How do you feel about the decision?

Looking back, I wish I hadn't left my job and had a role to go back into with an employer who knows me and would offer the flexibility I need.

Do you have any advice for those where you were?

I would encourage anyone to look at the insurances they have in place. I was 35 when I was diagnosed with cancer. I've always kept myself fit and healthy and have no family history, so was completely caught off guard by my diagnosis. When it mattered, I realised I didn't have the insurances in place that would have helped. They could've contributed to, or even paid off, my mortgage, or at least given me some financial breathing room.
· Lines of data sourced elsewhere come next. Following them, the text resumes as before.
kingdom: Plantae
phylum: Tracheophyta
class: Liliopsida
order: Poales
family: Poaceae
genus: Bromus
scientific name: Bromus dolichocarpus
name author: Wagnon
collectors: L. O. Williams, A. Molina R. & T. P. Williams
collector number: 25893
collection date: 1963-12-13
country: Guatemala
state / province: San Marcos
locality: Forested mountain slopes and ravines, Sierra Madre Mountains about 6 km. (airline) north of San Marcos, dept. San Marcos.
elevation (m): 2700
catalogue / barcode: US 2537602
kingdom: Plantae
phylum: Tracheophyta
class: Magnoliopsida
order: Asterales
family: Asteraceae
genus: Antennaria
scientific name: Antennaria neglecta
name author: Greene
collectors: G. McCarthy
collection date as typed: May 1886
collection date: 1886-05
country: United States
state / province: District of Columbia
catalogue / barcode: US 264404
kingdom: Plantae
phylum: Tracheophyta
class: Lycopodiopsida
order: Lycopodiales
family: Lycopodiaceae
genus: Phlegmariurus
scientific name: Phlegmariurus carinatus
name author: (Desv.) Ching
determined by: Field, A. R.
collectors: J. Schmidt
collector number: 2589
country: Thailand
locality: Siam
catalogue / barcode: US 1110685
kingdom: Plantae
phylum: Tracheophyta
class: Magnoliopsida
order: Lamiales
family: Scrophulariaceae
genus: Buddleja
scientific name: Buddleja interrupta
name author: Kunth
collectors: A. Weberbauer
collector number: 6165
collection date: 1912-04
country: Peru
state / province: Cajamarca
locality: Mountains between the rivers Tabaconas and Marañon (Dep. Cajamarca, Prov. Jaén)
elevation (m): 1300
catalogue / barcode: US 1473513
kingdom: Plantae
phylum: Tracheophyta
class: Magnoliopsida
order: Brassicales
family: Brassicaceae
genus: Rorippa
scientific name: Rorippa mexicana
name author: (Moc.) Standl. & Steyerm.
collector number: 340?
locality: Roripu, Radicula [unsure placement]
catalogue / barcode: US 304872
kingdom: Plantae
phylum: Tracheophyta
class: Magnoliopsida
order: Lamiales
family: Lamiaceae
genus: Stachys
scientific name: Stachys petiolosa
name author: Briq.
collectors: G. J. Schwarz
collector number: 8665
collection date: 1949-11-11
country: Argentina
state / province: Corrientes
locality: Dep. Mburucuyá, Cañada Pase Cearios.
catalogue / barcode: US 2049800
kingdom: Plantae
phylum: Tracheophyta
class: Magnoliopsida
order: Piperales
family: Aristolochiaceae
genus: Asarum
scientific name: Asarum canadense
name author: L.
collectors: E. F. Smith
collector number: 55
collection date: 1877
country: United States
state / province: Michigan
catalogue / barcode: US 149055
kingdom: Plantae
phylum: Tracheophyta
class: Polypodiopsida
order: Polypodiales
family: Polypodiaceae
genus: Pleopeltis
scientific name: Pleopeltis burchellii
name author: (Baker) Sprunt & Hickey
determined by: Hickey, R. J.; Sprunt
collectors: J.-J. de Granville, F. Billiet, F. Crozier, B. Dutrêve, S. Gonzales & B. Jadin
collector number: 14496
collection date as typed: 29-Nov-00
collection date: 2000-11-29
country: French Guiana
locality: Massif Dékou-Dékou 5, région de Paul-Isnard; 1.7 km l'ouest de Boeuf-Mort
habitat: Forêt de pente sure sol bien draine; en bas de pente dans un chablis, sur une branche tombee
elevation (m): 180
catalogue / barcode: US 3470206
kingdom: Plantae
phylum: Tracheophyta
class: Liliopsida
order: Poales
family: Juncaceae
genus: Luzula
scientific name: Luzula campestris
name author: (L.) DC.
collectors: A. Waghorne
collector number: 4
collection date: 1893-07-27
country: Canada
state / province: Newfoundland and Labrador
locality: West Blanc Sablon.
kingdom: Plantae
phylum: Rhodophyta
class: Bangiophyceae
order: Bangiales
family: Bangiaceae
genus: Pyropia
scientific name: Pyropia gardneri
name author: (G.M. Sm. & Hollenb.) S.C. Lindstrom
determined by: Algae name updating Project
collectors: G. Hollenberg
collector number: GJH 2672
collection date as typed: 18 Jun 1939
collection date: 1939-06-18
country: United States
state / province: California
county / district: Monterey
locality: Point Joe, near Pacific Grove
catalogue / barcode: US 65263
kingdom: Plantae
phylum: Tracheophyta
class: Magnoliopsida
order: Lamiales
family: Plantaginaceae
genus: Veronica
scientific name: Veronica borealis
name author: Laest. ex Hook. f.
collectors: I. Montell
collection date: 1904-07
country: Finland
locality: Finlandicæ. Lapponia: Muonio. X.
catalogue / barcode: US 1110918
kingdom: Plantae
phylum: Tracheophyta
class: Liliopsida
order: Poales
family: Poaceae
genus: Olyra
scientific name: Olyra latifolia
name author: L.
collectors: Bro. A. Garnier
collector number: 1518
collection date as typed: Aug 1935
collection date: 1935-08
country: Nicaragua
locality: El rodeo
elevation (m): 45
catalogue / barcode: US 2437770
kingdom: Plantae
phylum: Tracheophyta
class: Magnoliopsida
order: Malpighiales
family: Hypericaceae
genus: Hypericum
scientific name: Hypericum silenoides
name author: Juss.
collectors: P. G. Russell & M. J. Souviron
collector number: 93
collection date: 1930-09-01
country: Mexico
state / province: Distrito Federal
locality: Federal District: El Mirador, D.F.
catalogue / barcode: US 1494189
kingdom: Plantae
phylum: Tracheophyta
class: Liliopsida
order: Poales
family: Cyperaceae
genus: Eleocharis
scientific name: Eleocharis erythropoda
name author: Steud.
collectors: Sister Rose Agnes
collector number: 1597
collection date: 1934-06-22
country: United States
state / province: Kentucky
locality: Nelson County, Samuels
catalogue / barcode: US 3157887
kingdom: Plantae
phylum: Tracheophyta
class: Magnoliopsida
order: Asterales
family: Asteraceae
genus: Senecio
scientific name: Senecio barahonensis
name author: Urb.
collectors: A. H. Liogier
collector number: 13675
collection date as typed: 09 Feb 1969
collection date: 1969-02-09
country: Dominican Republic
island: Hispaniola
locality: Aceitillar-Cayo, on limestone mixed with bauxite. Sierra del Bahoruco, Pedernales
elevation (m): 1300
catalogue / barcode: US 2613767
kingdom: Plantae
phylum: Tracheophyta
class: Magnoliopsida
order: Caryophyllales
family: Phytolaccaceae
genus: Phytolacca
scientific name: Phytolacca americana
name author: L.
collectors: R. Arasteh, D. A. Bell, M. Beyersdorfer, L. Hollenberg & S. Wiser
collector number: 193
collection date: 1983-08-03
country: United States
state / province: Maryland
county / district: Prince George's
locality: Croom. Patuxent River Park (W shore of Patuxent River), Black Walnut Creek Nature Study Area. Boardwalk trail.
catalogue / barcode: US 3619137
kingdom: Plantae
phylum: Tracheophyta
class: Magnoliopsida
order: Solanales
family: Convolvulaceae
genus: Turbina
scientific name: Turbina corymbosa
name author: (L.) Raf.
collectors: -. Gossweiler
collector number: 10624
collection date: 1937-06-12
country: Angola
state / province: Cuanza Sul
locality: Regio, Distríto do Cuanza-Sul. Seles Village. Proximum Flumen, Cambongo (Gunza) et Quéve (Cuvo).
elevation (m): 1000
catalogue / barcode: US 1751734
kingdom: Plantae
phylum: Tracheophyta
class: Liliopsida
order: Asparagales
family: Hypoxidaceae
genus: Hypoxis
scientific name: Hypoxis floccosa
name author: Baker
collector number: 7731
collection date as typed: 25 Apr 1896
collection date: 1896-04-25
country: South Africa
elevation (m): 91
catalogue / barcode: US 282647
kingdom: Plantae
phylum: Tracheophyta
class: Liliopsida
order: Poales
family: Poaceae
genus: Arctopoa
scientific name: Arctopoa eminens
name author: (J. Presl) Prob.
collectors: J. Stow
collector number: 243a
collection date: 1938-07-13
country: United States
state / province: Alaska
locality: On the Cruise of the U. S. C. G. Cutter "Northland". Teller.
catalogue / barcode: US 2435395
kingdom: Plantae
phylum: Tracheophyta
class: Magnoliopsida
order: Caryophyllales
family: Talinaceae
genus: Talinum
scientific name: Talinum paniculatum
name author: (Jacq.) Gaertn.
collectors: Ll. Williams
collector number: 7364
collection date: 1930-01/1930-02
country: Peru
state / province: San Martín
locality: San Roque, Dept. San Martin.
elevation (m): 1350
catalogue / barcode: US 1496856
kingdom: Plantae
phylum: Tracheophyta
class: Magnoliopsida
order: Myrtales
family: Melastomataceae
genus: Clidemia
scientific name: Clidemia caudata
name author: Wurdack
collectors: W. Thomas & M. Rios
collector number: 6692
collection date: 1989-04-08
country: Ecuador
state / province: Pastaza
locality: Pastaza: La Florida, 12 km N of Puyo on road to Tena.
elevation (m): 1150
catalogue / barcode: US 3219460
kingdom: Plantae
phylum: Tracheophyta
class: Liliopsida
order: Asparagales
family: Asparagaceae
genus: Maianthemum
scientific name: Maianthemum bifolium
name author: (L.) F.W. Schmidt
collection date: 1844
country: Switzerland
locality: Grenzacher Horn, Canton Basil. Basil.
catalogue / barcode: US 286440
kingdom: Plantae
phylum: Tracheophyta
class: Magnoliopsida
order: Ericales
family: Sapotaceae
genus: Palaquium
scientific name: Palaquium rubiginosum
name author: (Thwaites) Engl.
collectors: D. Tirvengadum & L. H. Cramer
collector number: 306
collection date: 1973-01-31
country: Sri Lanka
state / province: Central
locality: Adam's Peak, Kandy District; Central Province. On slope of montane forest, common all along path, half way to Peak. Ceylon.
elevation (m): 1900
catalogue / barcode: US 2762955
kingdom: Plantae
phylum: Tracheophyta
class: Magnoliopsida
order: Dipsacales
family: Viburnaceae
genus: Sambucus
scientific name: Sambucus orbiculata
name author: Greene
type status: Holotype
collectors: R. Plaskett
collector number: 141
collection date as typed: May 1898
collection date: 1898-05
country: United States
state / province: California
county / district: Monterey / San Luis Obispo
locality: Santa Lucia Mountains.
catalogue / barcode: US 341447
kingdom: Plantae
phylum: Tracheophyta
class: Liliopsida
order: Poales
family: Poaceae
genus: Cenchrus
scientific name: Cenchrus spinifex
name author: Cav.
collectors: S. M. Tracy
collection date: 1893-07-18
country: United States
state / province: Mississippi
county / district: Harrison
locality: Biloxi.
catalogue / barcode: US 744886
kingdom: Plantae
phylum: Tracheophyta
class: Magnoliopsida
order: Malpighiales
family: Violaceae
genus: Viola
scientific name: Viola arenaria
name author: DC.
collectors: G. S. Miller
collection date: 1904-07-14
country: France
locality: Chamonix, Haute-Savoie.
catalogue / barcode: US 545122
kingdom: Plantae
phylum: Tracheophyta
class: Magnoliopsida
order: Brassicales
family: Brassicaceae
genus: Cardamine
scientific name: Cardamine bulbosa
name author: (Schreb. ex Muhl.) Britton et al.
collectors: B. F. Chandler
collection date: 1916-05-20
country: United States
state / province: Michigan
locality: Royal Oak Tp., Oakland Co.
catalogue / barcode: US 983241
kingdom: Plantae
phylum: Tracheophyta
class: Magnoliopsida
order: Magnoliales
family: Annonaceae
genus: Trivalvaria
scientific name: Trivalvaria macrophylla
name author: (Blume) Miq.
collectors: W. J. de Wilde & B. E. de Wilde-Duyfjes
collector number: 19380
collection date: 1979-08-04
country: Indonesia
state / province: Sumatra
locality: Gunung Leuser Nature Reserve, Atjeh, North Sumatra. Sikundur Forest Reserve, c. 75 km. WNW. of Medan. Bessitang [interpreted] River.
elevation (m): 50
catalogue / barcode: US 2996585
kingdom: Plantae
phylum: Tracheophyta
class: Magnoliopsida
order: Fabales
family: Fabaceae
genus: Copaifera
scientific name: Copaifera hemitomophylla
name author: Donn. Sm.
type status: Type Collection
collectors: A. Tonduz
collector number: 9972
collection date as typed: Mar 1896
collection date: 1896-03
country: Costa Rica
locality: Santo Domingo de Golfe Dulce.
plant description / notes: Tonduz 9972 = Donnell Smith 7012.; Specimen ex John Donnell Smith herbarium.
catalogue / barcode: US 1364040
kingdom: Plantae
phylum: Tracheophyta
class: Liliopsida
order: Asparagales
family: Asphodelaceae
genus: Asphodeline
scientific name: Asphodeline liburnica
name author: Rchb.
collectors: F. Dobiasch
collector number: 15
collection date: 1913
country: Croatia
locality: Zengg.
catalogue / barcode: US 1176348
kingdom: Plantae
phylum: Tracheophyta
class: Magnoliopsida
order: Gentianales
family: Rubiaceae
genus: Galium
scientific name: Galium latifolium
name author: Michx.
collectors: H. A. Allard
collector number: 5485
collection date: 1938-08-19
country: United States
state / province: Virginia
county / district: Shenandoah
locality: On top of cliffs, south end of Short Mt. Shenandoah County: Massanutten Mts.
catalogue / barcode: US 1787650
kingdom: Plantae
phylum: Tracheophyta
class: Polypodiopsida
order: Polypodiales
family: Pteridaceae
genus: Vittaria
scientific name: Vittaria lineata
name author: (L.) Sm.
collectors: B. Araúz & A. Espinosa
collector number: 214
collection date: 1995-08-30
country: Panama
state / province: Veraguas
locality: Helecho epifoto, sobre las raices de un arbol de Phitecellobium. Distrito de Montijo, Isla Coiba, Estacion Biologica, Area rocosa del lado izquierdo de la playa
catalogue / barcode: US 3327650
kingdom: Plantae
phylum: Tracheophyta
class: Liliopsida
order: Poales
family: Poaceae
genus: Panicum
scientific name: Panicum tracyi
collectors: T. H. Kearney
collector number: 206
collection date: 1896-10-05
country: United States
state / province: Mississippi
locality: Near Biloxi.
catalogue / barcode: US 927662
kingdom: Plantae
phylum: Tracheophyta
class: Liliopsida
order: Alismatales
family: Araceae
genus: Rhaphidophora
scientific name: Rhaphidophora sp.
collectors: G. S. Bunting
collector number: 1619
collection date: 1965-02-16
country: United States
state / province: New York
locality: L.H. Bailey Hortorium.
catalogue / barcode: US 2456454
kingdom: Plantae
I'm lucky that my partner has been incredibly supportive, but had I been on my own, I honestly think I would've been forced to sell my house due to having no way to pay the mortgage. It might sound silly not to have had insurance in place, but I've had this conversation with a lot of people since my diagnosis and there are plenty out there who don't have protection in place.

I think as we get older and start to have families it's something that we sort out, but if you're in your 20s or 30s without that level of responsibility, it can often be overlooked - particularly if you have always relied on benefits from an employer.

Is there anything else you would like to add?

Check your boobs!


Income Protection can be a lifesaver if you can't work due to illness or injury. You can get it through insurance companies, and some employers offer it as a benefit too. It helps cover your bills and supports your family with a regular income.


Life Insurance is about making sure your loved ones are financially secure if you're not around. You can buy a policy from insurance providers, and sometimes employers include it in their benefits package. It provides a lump sum to help with expenses like the mortgage or daily living costs.

Things to consider:

  • Do you have it already? Does your employer offer any protection or insurance as a benefit?
  • Shop Around: Always compare Income Protection and Life Insurance policies to find the best fit and deal.
  • Customise Your Coverage: Tailor your policy to your salary needs and family's financial security.
  • Seek Advice: Consult a financial advisor for personalised guidance.
  • Review Regularly: Keep your insurance updated with life changes like marriage or having children.